Funny, but I can smell lazy recruiters a mile away too.

"I came across your resume today... blah blah blah ... send me your resume and we can get started."

WTF?

I've had contact with about 30 recruiters in 2010 - the vast majority were 1-off emails or 2 minute phone calls. 3 were non-lazy, in my view, and I got a short term contract from one of them. She was polite, courteous, seemed like she was actually doing some positive work for both parties - a pretty rare find.

Yes, this was a bit off-topic, but, really... they're not doing this for fun - they're getting paid. If they think you're truly lazy they probably won't deal with you. But you shouldn't have to jump through hoops and do their job for them either.

2 comments

Personally, I appreciate the "I came across your resume, please send me your resume" thing from many recruiters.

If it's a job I'm interested in, I want to send them a current resume at the very least, and probably also highlight the most relevant experience.

Who knows how old, what version or how mangled the resume they saw was...
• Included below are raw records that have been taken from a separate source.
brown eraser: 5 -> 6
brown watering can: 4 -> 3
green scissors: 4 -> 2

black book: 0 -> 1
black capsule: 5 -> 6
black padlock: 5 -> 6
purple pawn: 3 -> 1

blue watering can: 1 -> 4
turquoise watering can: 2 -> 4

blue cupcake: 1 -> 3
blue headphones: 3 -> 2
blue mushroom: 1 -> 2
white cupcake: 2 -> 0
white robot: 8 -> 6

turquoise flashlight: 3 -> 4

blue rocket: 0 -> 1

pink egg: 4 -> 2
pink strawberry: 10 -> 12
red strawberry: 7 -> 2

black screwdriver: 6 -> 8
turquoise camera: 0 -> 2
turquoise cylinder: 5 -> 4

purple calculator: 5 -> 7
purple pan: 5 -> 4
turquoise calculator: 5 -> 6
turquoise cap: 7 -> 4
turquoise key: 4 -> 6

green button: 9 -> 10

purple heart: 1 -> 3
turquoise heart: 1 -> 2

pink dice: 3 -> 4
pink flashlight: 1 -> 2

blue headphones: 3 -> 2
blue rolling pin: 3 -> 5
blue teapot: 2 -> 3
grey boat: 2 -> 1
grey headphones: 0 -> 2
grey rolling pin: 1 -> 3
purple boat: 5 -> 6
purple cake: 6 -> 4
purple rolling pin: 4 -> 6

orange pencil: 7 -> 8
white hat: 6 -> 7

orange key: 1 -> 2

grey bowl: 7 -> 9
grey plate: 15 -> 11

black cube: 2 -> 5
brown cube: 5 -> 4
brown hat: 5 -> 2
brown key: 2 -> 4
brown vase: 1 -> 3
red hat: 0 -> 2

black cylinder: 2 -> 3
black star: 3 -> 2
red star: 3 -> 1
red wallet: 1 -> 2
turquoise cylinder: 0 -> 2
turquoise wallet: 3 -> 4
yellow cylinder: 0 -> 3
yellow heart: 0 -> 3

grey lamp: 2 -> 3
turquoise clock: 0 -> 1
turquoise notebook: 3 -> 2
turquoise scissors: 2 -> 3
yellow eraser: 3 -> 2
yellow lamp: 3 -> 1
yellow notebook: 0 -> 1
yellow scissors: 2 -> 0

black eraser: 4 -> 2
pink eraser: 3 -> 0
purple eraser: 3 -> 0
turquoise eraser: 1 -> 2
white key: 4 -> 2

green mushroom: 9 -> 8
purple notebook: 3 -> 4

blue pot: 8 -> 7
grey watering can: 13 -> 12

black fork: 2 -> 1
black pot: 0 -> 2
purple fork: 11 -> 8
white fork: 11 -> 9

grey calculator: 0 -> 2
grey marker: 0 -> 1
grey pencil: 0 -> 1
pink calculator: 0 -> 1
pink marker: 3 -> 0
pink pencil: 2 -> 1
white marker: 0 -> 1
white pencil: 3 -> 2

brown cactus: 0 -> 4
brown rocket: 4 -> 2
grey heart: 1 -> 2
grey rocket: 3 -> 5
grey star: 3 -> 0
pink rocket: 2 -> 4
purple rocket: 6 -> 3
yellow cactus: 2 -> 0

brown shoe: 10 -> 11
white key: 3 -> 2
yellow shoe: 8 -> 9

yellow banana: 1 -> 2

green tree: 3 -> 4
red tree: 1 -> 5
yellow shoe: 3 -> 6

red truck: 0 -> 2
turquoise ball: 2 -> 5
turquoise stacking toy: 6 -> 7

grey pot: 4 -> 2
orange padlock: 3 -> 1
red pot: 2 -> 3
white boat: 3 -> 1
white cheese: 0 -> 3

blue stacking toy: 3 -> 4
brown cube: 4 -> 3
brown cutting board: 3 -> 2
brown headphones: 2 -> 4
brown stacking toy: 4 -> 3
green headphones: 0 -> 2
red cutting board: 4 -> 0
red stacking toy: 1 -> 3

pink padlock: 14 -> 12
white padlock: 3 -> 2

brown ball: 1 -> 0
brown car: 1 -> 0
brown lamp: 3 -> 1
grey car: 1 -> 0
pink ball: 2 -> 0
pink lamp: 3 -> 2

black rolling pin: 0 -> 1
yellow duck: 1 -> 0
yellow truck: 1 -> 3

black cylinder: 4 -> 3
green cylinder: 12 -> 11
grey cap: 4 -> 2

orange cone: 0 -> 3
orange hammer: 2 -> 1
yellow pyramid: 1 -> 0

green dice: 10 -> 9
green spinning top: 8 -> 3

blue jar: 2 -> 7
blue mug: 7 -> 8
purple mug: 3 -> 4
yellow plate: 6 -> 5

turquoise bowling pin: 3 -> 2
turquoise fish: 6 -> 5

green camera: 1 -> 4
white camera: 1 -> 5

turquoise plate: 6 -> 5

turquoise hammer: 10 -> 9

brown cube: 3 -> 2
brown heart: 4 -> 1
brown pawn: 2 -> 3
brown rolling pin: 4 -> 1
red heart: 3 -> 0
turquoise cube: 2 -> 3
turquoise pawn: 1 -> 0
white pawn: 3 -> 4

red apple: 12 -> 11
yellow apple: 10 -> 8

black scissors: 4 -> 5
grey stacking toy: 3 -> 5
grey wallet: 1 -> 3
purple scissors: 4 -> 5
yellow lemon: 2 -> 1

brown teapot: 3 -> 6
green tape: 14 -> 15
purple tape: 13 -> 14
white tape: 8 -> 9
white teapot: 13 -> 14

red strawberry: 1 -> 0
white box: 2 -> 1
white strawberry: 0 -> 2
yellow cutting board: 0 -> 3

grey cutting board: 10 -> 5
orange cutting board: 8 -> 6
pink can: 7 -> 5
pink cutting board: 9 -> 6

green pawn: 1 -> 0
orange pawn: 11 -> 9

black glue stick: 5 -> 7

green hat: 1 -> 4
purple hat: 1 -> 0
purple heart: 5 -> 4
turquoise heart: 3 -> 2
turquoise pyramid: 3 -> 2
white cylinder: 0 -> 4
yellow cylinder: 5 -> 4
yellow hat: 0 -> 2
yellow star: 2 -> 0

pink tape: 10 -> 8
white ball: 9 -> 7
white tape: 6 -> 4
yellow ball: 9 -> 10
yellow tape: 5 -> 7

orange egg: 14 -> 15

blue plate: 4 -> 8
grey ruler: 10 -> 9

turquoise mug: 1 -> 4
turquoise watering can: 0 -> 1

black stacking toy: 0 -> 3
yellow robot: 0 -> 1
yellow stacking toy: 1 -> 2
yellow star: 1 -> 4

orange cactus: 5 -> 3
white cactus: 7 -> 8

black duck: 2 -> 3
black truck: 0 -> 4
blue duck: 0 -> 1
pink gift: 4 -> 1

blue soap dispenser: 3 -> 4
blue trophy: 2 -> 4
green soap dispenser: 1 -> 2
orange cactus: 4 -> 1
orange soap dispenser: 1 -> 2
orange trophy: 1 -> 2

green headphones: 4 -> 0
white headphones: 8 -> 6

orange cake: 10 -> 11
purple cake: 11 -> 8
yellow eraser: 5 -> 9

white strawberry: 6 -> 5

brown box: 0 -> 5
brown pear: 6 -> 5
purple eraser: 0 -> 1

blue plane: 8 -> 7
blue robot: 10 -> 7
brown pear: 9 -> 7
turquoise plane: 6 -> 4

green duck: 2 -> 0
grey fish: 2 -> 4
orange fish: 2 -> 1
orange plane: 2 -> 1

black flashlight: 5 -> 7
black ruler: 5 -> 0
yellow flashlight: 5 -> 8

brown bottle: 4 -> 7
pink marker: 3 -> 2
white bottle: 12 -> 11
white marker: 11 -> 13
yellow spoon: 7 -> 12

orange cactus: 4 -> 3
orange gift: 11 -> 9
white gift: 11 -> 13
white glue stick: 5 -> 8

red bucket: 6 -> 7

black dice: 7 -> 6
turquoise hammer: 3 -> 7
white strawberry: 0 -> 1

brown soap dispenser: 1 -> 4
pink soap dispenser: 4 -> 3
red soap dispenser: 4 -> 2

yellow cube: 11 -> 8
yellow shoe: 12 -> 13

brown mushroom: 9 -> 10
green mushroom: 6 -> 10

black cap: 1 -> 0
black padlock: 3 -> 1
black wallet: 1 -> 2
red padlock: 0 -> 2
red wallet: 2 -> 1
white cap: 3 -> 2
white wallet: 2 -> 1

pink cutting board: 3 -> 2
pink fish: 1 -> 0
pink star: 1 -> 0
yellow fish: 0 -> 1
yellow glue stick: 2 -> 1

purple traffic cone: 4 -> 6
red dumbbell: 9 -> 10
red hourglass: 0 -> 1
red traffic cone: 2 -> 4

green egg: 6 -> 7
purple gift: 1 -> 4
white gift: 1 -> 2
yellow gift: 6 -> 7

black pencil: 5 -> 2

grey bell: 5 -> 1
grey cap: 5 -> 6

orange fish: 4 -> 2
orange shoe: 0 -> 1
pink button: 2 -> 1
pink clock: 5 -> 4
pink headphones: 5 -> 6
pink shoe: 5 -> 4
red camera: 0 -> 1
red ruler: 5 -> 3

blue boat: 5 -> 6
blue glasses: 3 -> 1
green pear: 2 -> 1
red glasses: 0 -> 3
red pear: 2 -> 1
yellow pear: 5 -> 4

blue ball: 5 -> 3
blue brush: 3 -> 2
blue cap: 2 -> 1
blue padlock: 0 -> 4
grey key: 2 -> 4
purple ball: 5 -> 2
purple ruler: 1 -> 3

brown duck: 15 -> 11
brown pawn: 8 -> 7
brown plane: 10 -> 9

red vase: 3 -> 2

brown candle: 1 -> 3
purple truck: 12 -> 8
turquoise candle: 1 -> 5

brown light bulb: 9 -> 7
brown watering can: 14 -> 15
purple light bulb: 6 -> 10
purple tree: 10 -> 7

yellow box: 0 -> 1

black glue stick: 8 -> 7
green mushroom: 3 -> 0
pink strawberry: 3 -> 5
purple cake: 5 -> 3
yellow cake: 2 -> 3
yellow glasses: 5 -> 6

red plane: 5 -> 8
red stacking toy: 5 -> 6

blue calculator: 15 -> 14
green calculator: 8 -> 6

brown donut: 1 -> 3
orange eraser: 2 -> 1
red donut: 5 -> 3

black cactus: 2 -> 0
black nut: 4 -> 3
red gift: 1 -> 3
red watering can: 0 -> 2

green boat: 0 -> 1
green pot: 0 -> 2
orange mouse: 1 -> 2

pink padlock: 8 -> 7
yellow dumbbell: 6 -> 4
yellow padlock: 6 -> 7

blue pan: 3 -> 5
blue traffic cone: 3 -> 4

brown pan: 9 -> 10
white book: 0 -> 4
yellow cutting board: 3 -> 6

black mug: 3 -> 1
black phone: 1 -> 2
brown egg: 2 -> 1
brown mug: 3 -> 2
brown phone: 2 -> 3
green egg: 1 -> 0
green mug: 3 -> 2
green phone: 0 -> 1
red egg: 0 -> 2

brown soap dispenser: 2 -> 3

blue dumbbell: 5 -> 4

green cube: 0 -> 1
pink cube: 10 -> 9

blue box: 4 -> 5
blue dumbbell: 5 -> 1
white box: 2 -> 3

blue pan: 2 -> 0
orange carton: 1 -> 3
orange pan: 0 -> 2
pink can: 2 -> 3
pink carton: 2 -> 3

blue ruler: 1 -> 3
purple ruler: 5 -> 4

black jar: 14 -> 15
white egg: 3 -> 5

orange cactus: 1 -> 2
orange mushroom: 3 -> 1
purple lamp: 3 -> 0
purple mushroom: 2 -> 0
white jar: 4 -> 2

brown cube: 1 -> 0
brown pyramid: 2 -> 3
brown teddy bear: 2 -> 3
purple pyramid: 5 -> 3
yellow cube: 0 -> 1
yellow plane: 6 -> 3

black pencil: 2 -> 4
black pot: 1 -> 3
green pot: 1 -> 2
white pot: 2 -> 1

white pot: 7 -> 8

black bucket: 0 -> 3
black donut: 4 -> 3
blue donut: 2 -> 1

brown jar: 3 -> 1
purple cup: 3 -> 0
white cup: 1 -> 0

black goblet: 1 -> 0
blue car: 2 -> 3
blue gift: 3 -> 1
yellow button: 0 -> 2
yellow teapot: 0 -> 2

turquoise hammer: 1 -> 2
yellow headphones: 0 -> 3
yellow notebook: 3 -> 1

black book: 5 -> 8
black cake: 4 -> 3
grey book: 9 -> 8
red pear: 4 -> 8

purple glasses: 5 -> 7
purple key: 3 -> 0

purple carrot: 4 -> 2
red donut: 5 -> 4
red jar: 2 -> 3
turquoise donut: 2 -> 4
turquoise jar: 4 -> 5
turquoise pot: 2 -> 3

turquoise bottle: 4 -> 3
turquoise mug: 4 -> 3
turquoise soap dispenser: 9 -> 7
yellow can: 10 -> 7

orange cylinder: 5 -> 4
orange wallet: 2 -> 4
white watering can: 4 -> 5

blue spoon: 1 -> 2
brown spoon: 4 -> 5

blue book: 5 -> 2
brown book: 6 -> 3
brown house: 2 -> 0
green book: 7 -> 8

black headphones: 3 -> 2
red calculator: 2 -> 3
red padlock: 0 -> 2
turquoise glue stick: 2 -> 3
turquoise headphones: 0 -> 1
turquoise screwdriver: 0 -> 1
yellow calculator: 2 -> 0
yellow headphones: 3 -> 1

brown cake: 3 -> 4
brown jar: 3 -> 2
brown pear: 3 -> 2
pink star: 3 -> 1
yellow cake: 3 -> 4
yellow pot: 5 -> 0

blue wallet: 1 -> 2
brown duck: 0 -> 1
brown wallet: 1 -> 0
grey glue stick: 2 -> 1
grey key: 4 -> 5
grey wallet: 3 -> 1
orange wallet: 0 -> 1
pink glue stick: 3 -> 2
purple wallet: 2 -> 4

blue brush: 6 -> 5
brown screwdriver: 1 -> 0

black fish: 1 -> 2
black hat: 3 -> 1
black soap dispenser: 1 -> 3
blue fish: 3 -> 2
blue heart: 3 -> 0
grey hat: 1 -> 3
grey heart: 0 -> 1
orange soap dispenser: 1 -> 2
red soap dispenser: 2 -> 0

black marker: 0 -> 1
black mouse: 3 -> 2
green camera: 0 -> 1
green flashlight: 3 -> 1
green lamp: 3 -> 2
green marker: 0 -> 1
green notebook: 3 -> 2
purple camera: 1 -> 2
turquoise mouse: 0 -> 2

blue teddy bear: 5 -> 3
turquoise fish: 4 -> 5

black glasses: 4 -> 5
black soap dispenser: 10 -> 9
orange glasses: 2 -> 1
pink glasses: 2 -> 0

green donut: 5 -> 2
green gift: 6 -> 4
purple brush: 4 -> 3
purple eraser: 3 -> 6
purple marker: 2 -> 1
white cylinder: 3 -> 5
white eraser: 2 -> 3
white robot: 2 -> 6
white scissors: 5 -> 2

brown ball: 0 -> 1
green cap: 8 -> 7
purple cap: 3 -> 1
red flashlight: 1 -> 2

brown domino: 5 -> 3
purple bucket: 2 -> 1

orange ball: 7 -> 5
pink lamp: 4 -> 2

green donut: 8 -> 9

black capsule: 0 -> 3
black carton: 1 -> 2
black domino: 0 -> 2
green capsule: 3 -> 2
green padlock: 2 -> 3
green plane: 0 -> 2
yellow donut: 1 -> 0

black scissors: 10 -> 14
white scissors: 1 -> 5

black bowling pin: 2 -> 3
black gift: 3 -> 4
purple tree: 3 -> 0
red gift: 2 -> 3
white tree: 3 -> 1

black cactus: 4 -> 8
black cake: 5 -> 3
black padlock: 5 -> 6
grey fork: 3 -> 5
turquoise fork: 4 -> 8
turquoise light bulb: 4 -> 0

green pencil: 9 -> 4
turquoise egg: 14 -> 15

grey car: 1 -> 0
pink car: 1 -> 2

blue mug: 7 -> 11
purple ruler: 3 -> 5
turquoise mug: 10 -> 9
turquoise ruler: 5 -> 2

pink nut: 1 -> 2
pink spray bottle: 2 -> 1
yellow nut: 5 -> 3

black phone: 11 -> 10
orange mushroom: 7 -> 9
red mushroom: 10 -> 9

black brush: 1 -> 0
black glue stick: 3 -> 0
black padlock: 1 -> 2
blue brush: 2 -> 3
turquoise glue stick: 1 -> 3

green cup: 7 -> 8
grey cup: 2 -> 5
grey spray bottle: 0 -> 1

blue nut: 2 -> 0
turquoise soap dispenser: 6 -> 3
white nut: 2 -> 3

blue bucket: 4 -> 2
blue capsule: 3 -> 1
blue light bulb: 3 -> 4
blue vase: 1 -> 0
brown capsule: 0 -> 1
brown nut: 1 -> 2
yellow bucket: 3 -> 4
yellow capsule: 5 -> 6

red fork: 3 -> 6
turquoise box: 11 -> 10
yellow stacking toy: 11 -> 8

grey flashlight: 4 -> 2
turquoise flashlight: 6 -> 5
(However, many mean "I did a search on LinkedIn, and yours was one of a couple thousand profiles I decided to spam based on one or two keyword hits and being with 100 miles of the job site")

Every resume I've published in the past 5 years says "a current resume is available at ...." with a link to my site which hasn't changed. Furthermore, I have an extremely uncommon name - there's 2 of me in the world, and I'm the only one who comes up when you google me. If people can't be that bothered to follow directions or make an attempt to see if they even have current info on me, that's lazy.

OTOH, I have a notice to recruiters at the top of my resume page with specific instructions. I've had recruiters call me and make note that they'd read the information and had some questions about my availability. That happened twice in 2010 - I gave them extra attention and went out of my way to try to help them find a good fit for the position. Simple courtesy goes a long way.

You don't have to smell a lazy recruiter. As your own evidence states, 90% of them you should run, run, run away from.